Mande, por seu favor, dominar o herege, metam-no na camisa de
força e, imediato na fogueira. Temos lenha suficiente?
— Um instante, senhor monge Jorge! — Falou o Coronel.
— ?
— Quando o poeta Hildeberto Barbosa Filho escreveu este poema
tão belo? — Por favor, nos esclareça, senhor monge Jorge de
Burgos, por favor.
— Primeiro, senhor Coronel, isto não é poema; pelo contrário, um
insulto contra a Vida que Deus nos concede enquanto Ele servido
for. Segundo, o acusado não tem mais nome, perdido que foi com a
perda da cidadania perante a Santa Madre Igreja... Ah, a data?,
vamos conferir!
— Senhor monge Jorge, no meu tempo de jovem, há muitos e muitos
séculos, no meu emprego na Metalúrgica Hispano, ganhei uma régua
de cálculo circular; de um lado, os cálculos; do outro, um
calendário perpétuo.
— ?
— Pronto, senhor monge, aqui está: 7.4.2023, sexta-feira.
— O que tem a ver, senhor Coronel?! A blasfêmia independe de
datas.
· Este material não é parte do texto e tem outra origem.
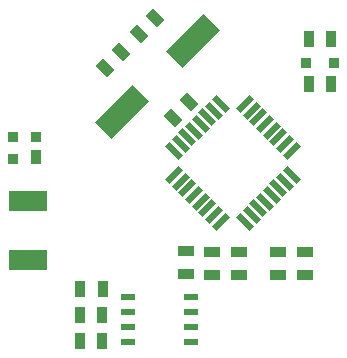
<source format=gbr>
G04 #@! TF.GenerationSoftware,KiCad,Pcbnew,6.0.11-2627ca5db0~126~ubuntu22.04.1*
G04 #@! TF.CreationDate,2023-12-06T10:35:34+01:00*
G04 #@! TF.ProjectId,bus-module_atmega328,6275732d-6d6f-4647-956c-655f61746d65,C*
G04 #@! TF.SameCoordinates,Original*
G04 #@! TF.FileFunction,Paste,Top*
G04 #@! TF.FilePolarity,Positive*
%FSLAX46Y46*%
G04 Gerber Fmt 4.6, Leading zero omitted, Abs format (unit mm)*
G04 Created by KiCad (PCBNEW 6.0.11-2627ca5db0~126~ubuntu22.04.1) date 2023-12-06 10:35:34*
%MOMM*%
%LPD*%
G01*
G04 APERTURE LIST*
G04 Aperture macros list*
%AMRotRect*
0 Rectangle, with rotation*
0 The origin of the aperture is its center*
0 $1 length*
0 $2 width*
0 $3 Rotation angle, in degrees counterclockwise*
0 Add horizontal line*
21,1,$1,$2,0,0,$3*%
%AMOutline4P*
0 Free polygon, 4 corners , with rotation*
0 The origin of the aperture is its center*
0 number of corners: always 4*
0 $1 to $8 corner X, Y*
0 $9 Rotation angle, in degrees counterclockwise*
0 create outline with 4 corners*
4,1,4,$1,$2,$3,$4,$5,$6,$7,$8,$1,$2,$9*%
G04 Aperture macros list end*
%ADD10RotRect,0.889000X1.397000X225.000000*%
%ADD11RotRect,0.889000X1.397000X45.000000*%
%ADD12R,0.889000X1.397000*%
%ADD13R,1.397000X0.889000*%
%ADD14R,1.143000X0.508000*%
%ADD15R,0.914400X0.914400*%
%ADD16RotRect,4.500880X1.998980X225.000000*%
%ADD17RotRect,1.600000X0.550000X315.000000*%
%ADD18RotRect,1.600000X0.550000X45.000000*%
%ADD19R,0.850000X1.200000*%
%ADD20R,0.850000X0.850000*%
%ADD21Outline4P,-0.425000X-0.425000X0.425000X-0.425000X0.425000X0.425000X-0.425000X0.425000X90.000000*%
%ADD22R,3.200400X1.780540*%
G04 APERTURE END LIST*
D10*
X94122038Y-86262962D03*
X92775000Y-87610000D03*
D11*
X89901481Y-90483519D03*
X91248519Y-89136481D03*
X95687000Y-94713000D03*
X97034038Y-93365962D03*
D12*
X87775000Y-113610000D03*
X89680000Y-113610000D03*
D13*
X106863000Y-106079500D03*
X106863000Y-107984500D03*
D12*
X107180500Y-91792000D03*
X109085500Y-91792000D03*
D13*
X104577000Y-107984500D03*
X104577000Y-106079500D03*
D12*
X87775000Y-111410000D03*
X89680000Y-111410000D03*
D13*
X99000000Y-106057500D03*
X99000000Y-107962500D03*
X96750000Y-106010000D03*
X96750000Y-107915000D03*
X101250000Y-106057500D03*
X101250000Y-107962500D03*
D12*
X87822500Y-109210000D03*
X89727500Y-109210000D03*
X109085500Y-87982000D03*
X107180500Y-87982000D03*
D14*
X91833000Y-109905000D03*
X91833000Y-111175000D03*
X91833000Y-112445000D03*
X91833000Y-113715000D03*
X97167000Y-113715000D03*
X97167000Y-112445000D03*
X97167000Y-111175000D03*
X97167000Y-109905000D03*
D15*
X106956980Y-90014000D03*
X109309020Y-90014000D03*
D16*
X97384588Y-88200412D03*
X91375000Y-94210000D03*
D17*
X99724695Y-93514897D03*
X99159010Y-94080583D03*
X98593324Y-94646268D03*
X98027639Y-95211953D03*
X97461953Y-95777639D03*
X96896268Y-96343324D03*
X96330583Y-96909010D03*
X95764897Y-97474695D03*
D18*
X95764897Y-99525305D03*
X96330583Y-100090990D03*
X96896268Y-100656676D03*
X97461953Y-101222361D03*
X98027639Y-101788047D03*
X98593324Y-102353732D03*
X99159010Y-102919417D03*
X99724695Y-103485103D03*
D17*
X101775305Y-103485103D03*
X102340990Y-102919417D03*
X102906676Y-102353732D03*
X103472361Y-101788047D03*
X104038047Y-101222361D03*
X104603732Y-100656676D03*
X105169417Y-100090990D03*
X105735103Y-99525305D03*
D18*
X105735103Y-97474695D03*
X105169417Y-96909010D03*
X104603732Y-96343324D03*
X104038047Y-95777639D03*
X103472361Y-95211953D03*
X102906676Y-94646268D03*
X102340990Y-94080583D03*
X101775305Y-93514897D03*
D19*
X84064000Y-98022620D03*
D20*
X84064000Y-96303000D03*
X82164000Y-96303000D03*
D21*
X82164000Y-98203000D03*
D22*
X83368000Y-101723400D03*
X83368000Y-106727200D03*
M02*

</source>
Aliás, numa data sagrada, ganhará os agravantes! — falou
o monge, mas a voz já não parecia tão firme.
O senhor Coronel puxou da algibeira um papelucho, com a data da
publicação, no “Face”, naquele longínquo 2023. “O homem
prevenido é outra coisa”, disse ele:
A mãe do senhor Coronel (ah, mulher “atrevida” — no bom
sentido):
— Senhor monge, era a Sexta-Feira Santa... rezei não sei quantos
rosários pela conversão deste meu filho..., sim, a morte do
Cristo!
— Minha conversão, senhora minha mãe?, por favor, acabe com
is...
Nem deu tempo!
O monge desmaiara, vaaápo no chão. Chamaram o doutor
Varela, médico deste presídio para acudir o “defunto”.
Antes porém, o espelhinho que o senhor Capitão ganhara no senhor
Coronel, a ver se o “defunto” ainda respirava —, rápido e
ligeiro (poema NÃO É AQUI NÃO, neste livro, página 118):
— Respira, sim, o espelho embaciou, ainda “veve”. Chamem o
doutor! Urgente!
Doutor coisa nenhuma!
Séculos antes, a senhora mãe do senhor Coronel, antiga parteira
lá nas brenhas do sertão, já se acercara do monge, aplicando-lhe
nas têmporas os sais de praxe, e, com uma colherinha das
menores, alguma gotas do vinho das paridas.
Transformação absoluta, o senhor monge “ressurgiu”,
“ressuscitou”...
De joelhos, porém, as mãos postas; abriu-as para dizer:
— Saibam todos! Em nome do Sancto Officio, o senhor Hildeberto é
santo. Na Sexta-feira do Cristo, ele cantou a morte, mas era
Vida. — E completou:
— Senhor Coronel, faça-nos o favor,
por seu distinto favor e obséquio, recite-o novamente, com maior
força nas Selás! Deveras, senhor Bibliotecário, quando poeta
Hildeberto Barbosa Filho abriu o belíssimo poema “Morte que é
Vida” com a expressão “Fazer o que?”, primeiro verso, ele já
sabia o que.
Sim, o poeta Hildeberto também
recitou. E todos os increus ali presentes encheram a boca de
Vida, ainda que todos mortos no Século Cem, de Ésquilo.